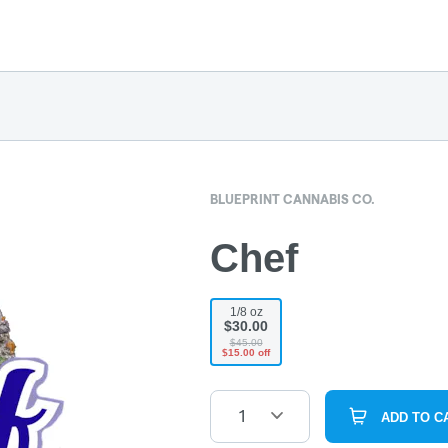
BLUEPRINT CANNABIS CO.
Chef
1/8 oz
$30.00
$45.00
$15.00 off
1
ADD TO C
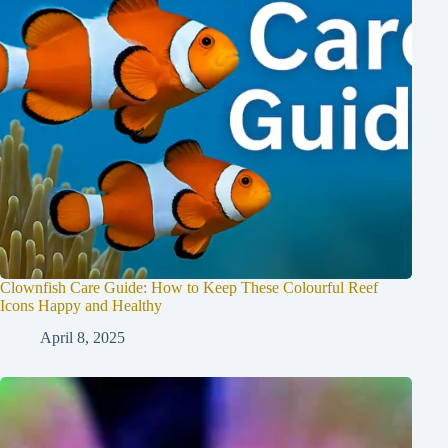
Clownfish Care Guide: How to Keep These Colourful Reef
Icons Happy and Healthy
April 8, 2025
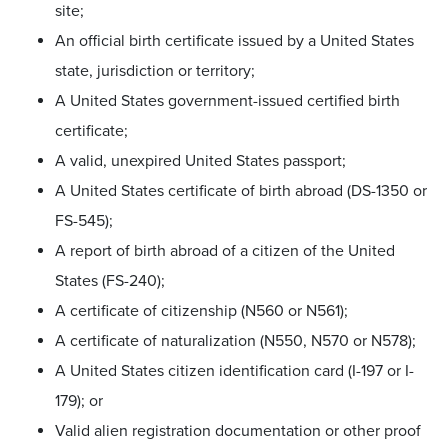
site;
An official birth certificate issued by a United States
state, jurisdiction or territory;
A United States government-issued certified birth
certificate;
A valid, unexpired United States passport;
A United States certificate of birth abroad (DS-1350 or
FS-545);
A report of birth abroad of a citizen of the United
States (FS-240);
A certificate of citizenship (N560 or N561);
A certificate of naturalization (N550, N570 or N578);
A United States citizen identification card (I-197 or I-
179); or
Valid alien registration documentation or other proof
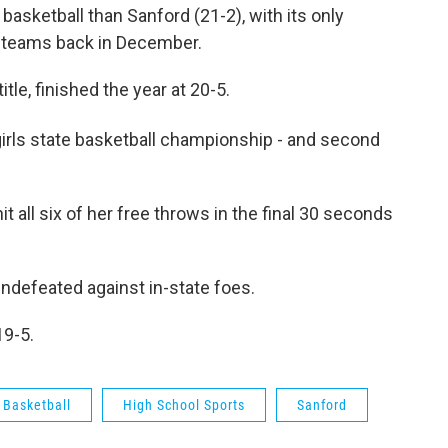
basketball than Sanford (21-2), with its only
te teams back in December.
title, finished the year at 20-5.
irls state basketball championship - and second
 all six of her free throws in the final 30 seconds
 undefeated against in-state foes.
19-5.
 Basketball
High School Sports
Sanford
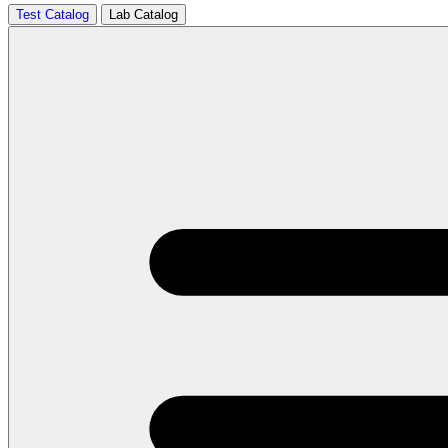
Test Catalog
Lab Catalog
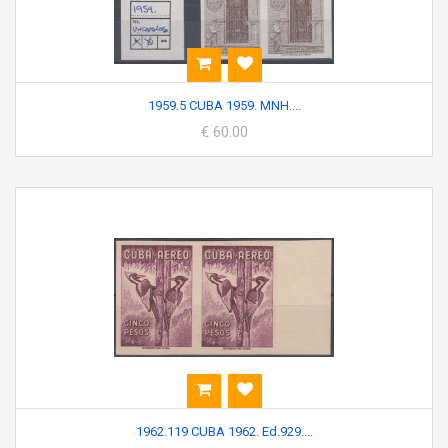
1959.5 CUBA 1959. MNH....
€ 60.00
1962.119 CUBA 1962. Ed.929....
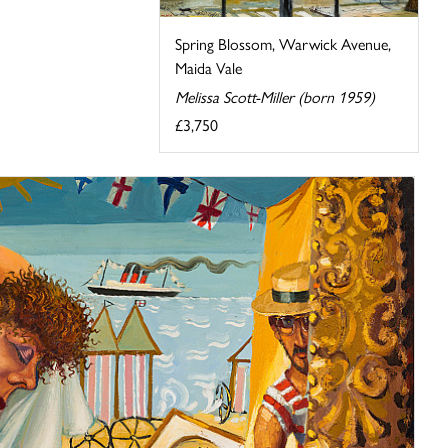
Spring Blossom, Warwick Avenue,
Maida Vale
Melissa Scott-Miller (born 1959)
£3,750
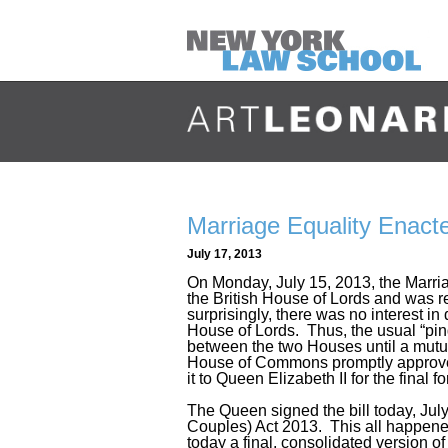
Marriage Equality Enact
July 17, 2013
On Monday, July 15, 2013, the Marria
the British House of Lords and was 
surprisingly, there was no interest 
House of Lords. Thus, the usual “pi
between the two Houses until a mutua
House of Commons promptly approved
it to Queen Elizabeth II for the final 
The Queen signed the bill today, Ju
Couples) Act 2013. This all happened
today a final, consolidated version of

================

## TASK REQUIREMENTS
Take the part of the data that opens with the line containing "basketball than Sanford (21-2), with its only" and runs to the end of the data, and write those lines out again with every "House of Lords" renamed to "upper chamber" and nothing else changed. Leave the pictures out of your answer.

## ANSWER BOX
basketball than Sanford (21-2), with its only
te teams back in December.
title, finished the year at 20-5.
irls state basketball championship - and second
 all six of her free throws in the final 30 seconds
 undefeated against in-state foes.
19-5.
 Basketball
High School Sports
Sanford
Test Catalog
Lab Catalog
1959.5 CUBA 1959. MNH....
€ 60.00
1962.119 CUBA 1962. Ed.929....
Spring Blossom, Warwick Avenue,
Maida Vale
Melissa Scott-Miller (born 1959)
£3,750
Marriage Equality Enact
July 17, 2013
On Monday, July 15, 2013, the Marria
the British upper chamber and was 
surprisingly, there was no interest 
upper chamber. Thus, the usual “pi
between the two Houses until a mutua
House of Commons promptly approved
it to Queen Elizabeth II for the final 
The Queen signed the bill today, Ju
Couples) Act 2013. This all happened
today a final, consolidated version of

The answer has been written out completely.